I have noticed that many people come from different career path ranging from engineering, software development, biomedical science, design and data science before they move to product manager position. I personally have come from an unique angle of field which is risk and fraud assurance.

What does risk exactly do? It means it includes interpreting regulation and compliance, working with audit team for the audit scope and plan, monitor fraud trends and writing risk frameworks. And, yes it does not sound sexy. With great bosses, in risk positions, I got to learn learnt how to put together my thoughts into structured formats, think skeptically about statements or findings, find some loopholes to ask why.

Why I move

Before I talk about how I move, I should mention why I move. When Covid-19 started to hit Southeast Asia, the thought of living only once stroked me. I considered that I should work on my career which I would not be regret. I took the risk to change the path to be more creative and build something that I could be excited.

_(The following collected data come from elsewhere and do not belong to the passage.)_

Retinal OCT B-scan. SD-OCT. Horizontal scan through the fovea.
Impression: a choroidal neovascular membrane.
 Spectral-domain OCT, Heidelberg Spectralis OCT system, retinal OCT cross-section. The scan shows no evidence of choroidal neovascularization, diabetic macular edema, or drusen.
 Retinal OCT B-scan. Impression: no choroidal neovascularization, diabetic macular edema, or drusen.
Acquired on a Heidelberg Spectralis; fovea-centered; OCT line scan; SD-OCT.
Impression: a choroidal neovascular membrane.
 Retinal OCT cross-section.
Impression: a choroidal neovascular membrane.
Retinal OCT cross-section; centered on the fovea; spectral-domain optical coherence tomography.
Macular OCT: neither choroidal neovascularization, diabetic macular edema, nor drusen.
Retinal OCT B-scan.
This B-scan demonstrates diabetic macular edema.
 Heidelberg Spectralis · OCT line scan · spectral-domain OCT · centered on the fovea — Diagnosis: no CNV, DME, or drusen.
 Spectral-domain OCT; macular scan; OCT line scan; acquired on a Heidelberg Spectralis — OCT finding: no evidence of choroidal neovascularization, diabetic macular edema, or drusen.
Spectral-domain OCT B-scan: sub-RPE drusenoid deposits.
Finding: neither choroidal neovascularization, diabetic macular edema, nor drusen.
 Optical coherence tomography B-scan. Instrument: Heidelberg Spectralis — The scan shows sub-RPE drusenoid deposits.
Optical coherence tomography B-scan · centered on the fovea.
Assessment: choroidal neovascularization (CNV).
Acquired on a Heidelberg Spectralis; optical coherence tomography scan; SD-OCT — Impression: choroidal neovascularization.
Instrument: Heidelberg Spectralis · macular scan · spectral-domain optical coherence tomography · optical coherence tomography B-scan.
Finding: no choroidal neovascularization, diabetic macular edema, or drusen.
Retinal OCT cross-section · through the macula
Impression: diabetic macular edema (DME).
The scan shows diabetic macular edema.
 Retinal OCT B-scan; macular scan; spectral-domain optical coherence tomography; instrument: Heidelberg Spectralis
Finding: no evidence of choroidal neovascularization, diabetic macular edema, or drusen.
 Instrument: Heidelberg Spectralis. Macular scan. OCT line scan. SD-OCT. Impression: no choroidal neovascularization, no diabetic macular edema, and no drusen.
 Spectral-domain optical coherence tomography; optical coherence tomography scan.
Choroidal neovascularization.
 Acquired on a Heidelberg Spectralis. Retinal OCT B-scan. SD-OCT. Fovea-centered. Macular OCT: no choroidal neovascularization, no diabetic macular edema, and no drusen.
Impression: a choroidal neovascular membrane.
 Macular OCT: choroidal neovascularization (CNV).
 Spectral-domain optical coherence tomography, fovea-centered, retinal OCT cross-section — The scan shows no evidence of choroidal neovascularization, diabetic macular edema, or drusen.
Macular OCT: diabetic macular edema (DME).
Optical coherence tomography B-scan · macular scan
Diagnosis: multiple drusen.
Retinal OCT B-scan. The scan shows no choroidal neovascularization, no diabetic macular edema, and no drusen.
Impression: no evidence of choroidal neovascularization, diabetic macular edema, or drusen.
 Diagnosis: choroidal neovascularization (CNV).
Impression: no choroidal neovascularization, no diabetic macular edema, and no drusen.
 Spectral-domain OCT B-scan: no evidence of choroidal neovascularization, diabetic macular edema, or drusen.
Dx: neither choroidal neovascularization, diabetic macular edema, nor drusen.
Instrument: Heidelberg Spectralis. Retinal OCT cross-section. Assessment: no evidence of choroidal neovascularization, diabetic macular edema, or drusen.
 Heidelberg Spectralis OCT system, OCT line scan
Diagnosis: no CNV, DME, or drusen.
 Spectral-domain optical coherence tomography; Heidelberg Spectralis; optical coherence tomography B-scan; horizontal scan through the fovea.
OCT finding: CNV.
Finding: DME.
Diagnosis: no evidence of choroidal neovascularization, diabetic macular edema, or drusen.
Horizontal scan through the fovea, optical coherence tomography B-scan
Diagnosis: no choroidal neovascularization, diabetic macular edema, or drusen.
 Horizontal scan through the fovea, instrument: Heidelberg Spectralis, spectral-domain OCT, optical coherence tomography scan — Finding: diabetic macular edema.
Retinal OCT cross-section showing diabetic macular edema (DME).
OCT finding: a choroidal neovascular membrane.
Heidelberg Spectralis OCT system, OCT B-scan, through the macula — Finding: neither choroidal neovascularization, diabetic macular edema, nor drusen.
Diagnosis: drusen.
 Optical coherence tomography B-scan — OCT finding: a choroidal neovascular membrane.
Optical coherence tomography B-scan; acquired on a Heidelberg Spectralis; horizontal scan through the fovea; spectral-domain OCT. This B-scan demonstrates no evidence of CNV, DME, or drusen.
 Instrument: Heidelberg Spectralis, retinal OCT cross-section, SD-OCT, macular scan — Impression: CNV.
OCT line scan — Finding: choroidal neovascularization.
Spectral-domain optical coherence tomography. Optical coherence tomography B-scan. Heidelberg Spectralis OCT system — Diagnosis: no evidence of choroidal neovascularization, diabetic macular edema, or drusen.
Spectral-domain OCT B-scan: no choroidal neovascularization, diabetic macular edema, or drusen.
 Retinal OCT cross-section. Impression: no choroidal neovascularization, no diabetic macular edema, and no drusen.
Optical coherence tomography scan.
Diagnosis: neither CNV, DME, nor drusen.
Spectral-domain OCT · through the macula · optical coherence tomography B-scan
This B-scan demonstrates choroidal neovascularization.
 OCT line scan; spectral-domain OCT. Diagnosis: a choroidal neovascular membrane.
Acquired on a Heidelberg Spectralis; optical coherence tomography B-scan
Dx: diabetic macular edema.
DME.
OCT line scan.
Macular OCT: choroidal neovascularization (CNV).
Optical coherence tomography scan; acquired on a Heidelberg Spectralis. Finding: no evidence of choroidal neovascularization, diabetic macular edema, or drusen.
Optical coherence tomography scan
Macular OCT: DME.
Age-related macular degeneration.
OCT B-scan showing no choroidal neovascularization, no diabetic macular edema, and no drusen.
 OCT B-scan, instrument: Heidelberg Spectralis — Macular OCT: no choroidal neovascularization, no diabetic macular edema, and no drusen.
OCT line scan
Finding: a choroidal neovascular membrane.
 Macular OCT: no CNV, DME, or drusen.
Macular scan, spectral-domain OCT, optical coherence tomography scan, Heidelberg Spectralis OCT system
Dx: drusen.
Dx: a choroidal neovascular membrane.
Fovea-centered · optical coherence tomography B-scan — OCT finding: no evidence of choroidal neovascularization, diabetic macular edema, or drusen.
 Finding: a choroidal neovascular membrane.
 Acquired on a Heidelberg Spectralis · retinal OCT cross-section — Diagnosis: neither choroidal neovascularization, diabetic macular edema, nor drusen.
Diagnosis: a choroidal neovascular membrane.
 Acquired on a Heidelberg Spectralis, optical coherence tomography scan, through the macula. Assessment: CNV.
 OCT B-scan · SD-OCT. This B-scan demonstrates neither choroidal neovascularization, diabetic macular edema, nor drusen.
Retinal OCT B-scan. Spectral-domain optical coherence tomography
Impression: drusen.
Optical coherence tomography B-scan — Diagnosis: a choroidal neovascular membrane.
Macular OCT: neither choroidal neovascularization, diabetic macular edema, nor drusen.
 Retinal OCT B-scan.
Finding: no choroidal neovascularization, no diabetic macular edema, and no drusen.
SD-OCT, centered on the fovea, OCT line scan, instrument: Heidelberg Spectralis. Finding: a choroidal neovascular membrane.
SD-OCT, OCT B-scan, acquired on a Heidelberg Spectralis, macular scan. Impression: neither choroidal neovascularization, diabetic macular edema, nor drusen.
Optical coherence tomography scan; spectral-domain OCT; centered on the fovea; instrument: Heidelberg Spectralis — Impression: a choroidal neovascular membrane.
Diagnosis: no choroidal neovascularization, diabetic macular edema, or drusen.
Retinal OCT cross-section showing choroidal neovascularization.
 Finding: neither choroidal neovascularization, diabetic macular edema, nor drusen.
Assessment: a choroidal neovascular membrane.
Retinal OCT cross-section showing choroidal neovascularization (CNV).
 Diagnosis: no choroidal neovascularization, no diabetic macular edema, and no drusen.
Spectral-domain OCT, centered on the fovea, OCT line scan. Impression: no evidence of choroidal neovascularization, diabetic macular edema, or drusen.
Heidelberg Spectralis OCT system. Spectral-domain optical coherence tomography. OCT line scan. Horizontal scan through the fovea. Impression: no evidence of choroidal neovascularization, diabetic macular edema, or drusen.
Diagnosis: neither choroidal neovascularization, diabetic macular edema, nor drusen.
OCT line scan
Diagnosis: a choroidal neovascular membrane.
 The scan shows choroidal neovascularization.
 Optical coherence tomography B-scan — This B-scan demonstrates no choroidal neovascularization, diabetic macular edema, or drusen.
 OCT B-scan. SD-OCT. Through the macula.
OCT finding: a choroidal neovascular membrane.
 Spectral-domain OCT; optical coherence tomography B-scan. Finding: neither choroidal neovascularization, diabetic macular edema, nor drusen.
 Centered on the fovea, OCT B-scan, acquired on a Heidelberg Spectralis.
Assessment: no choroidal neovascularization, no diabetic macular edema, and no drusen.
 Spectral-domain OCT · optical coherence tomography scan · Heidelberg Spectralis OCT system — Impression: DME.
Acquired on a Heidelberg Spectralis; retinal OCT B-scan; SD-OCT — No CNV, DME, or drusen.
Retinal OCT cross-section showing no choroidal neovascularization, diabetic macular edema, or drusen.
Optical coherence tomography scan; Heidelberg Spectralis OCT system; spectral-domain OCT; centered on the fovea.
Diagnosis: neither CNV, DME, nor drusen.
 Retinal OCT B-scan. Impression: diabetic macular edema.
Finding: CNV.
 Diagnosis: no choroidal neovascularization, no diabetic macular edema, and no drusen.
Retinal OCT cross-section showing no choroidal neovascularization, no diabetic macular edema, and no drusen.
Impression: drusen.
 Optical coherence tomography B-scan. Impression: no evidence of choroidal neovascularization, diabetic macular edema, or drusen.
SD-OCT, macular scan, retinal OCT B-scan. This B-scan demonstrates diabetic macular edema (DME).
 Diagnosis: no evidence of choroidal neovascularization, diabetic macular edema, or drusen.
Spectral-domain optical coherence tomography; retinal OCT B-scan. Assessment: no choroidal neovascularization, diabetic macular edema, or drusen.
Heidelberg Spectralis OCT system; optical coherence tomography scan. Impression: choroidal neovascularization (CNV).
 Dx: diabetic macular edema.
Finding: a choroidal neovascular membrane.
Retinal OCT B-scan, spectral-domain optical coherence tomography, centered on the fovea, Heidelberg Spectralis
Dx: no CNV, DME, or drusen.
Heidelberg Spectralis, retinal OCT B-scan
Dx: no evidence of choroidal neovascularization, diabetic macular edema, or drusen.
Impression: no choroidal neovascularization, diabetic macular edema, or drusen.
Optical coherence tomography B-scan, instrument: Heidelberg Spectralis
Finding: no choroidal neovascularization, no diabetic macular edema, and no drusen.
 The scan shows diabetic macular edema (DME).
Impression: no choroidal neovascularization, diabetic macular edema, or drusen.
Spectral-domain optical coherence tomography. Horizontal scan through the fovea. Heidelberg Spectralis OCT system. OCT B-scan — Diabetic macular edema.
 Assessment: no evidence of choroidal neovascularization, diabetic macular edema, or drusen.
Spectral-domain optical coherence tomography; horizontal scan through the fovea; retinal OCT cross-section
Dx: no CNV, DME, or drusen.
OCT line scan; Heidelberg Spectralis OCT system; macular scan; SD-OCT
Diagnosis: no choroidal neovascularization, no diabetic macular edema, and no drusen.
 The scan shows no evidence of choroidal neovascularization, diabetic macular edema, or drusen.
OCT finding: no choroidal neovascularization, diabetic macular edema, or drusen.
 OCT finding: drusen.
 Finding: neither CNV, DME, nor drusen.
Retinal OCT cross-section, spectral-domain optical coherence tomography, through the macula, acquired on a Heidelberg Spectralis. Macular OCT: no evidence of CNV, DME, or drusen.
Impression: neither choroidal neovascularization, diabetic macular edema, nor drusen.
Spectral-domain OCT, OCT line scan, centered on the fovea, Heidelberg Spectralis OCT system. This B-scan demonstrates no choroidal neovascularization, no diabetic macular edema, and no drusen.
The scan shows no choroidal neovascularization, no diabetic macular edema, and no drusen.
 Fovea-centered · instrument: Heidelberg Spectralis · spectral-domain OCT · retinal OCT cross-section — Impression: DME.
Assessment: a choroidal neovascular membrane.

I moved an internal move from risk to product so that I am closer to tech industry and entrepreneurial landscape. I used to work in a corporate bank which has more than 10,000 employees. My reasoning at that time was that I would get to be more visible with product position. Also, I considered about working abroad as tech jobs is more common to relocate than working abroad as risk jobs.

I polished my resume and approached to product team in the bank where I worked at that time. As I had kept conversations with stakeholders before, it was not a peculiar request for him as well. Internal transfer processes were conducted and here I moved to product person finally.

Key Learnings

Here are my learnings throughout the journey of moving into product management.

  1. Use my academic background as domain knowledge

As I was an Economics major in my undergraduate studies, I have basic domain knowledge as macro economics, credit system or concept of currency. I have been working in finance and banking industry and I can apply domain industry knowledge to fintech products that I work as a product owner/manager. Product strategy or vision can align with market demands or trends. In other words, I can see the big picture of the product with my background knowledge.

2. Learn, learn, learn

I did not take product or design bootcamps. As a self-learner, I have taken and continue to take online courses on agile software development, google UX design courses. I will share which books I read as a starter below.

3. Listen more

One of the biggest learning curve as a product owner/manager is technical side. I had numerous amount of one-on-one meetings with developer lead, engineers and design leads to open up to me. I was fortunate enough to have great solution architectures and project managers who translate my business requirements into tech terms.

3. Leverage from previous experience

With risk positions, I consulted other product owners which risks the product can expose and which actions can be made to mitigate. In other words, I may not know how to launch a product in the market on my own but I did witness when other did and share my thoughts from risk perspectives. As I have write up frameworks and standard practices for risk, I understand how much documentation and processes are vital. Although I think things from what can go wrong as a risk manager, I need to think an innovative solution to problems as a product manager.

One of the best examples how I can re-apply is analytics. In risk, I analyzed loan calculations when other product managers come up with a new product and presented me how they will create calculate the interest income, principal and term. As a product manager, when I create new financial products, I still need to come up with product design, integration and logic. Communication with stakeholders as soft-skill sets is even more mutual.

4. Share more

I believe the best way to learn is sharing what I apprehend and discuss with the community. With this purpose, I started to write and create content in the digital space. Please feel free to follow me on medium!

Books and Podcasts I checked as a starter product manager

Ruined by Design by Mike Monterio

Hooked: How to Build Habit Forming Products by Nir Eyal, Ryan Hoover

Invisible Fintech- Open Banking and APIs

The Product Podcast

I listened and read those in my first six months as a product manager and will share book reviews in the future.

Wrap up

This change has gone well so far. I can still apply my critical thinking and logic from risk in product management. And, I can test my creativity and empathy in customer journey and user experience. Meanwhile, technical areas have challenged me to be more humble and grounded. I am learning new things day by day and thanks to all former and current colleagues who help this to be an enjoyable ride.